Reliable vehicle insurance can be just as vital as a reliable vehicle. Unfortunately, many vehicle buyers are not nearly as aware of insurance issues as of the product features of the vehicles they buy.
"Typically, they scrutinise the vehicle, from the engine to the upholstery, but don't give nearly as much attention to insurance cover," says Kgomotso Lekola, general manager: new markets at leading short-term insurer Mutual & Federal.
He says: "A vehicle, whether new or used, is often a family's second biggest investment after their house. A car might be essential for getting to and from work, yet insurance - the safeguard that will keep you mobile in the event of loss or damage - is often an afterthought.
"Vehicle insurance is not a complex subject. With a little background knowledge you can avoid pitfalls, secure appropriate cover and enjoy peace of mind."
To assist vehicle buyers, Mutual & Federal gave Sowetan some tips and insurance pointers:
l The amount of cover should be sufficient to put you back into the position you were in before damage or loss.
l The amount covered, sometimes called indemnity, may be based on "reasonable retail value" or "market value". The reasonable retail value is the current price that might be achieved when putting the vehicle up for sale. Market value is the average between the trade price - what a trader would pay you - and the retail value. Check which method applies in your case.
l In deciding the cover, an insurer considers a vehicle's overall condition and extras such as air conditioning, sound system, magwheels and accessories.
Keep a record, or even photos, of all value-adding extras as this might help to substantiate any later claim.
l Check the first amount payable - the excess - that you will have to pay in the event of a claim. Are you confident you can make this payment?
l Most insurers undertake to pay the purchase price of a new or similar vehicle should a new vehicle be written off in the first 12 months.
But an exclusion clause might state that no such commitment is made in this specific case. Check to see if any such exclusion has been written into your deal.

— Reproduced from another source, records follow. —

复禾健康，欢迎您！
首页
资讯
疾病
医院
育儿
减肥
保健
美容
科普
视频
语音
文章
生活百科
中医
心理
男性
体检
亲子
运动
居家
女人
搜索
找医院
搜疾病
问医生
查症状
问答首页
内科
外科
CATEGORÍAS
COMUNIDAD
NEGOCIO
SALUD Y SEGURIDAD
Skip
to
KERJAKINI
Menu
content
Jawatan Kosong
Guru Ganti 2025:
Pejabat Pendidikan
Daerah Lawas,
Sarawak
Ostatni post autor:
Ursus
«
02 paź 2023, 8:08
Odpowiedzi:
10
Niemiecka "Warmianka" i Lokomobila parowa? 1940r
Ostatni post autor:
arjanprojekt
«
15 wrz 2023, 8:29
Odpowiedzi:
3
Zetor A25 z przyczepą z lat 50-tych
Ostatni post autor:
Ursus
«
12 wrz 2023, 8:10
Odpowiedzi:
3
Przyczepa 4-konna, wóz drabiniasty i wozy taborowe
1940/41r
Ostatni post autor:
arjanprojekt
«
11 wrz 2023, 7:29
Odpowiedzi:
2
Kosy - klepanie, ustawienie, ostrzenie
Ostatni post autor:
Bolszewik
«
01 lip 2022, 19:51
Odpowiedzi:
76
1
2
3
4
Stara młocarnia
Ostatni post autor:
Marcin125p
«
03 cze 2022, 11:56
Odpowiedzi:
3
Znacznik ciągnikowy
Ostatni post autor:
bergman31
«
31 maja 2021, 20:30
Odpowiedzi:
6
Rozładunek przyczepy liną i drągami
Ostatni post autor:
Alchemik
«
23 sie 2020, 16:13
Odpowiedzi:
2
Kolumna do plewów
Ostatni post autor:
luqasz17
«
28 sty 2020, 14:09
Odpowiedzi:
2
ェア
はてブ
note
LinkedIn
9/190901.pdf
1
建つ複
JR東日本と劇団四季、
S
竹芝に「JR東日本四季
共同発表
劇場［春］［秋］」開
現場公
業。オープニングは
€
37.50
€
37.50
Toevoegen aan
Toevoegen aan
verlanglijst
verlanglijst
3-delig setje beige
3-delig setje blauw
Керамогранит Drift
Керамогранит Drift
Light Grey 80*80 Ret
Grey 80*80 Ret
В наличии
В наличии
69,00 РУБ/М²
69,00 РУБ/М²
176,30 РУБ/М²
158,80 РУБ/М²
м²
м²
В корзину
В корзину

l When setting the level of cover, remember to allow for tax and price increases.
l Also remember that the vehicle's value usually falls from year to year. Premiums need to be aligned to cover the current value.
If your vehicle was insured on the basis of market value and this figure drops from perhaps R100000 to R75000, any settlement will be governed by the prevailing market value - R75 000 not R100 000.
You should review values and adjust premiums once or even twice a year.
l Hire purchase affects cover. A vehicle's showroom price might be R200000, but the cost of any hire purchase package also has to be covered by the insurance. This could significantly increase the total exposure - showroom price plus the cost of the credit deal. Some policies automatically cover a credit shortfall, while others offer a hire purchase top-up. Always make sure your credit exposure is covered.
Lekola says: "Vehicle insurance can be quite flexible, but don't fall into the trap of stripping the cover to the bare bones to save money.
"For example, you might be able to save on monthly premiums by opting for a high excess, but if you don't have a lump sum saved to cover the excess, you could face some delays before getting back on the road in the event of loss or damage to your vehicle.
"If you find any aspects of motor insurance confusing or your need advice, consult a professional insurance adviser. They will help to ensure your cover is appropriate to your needs."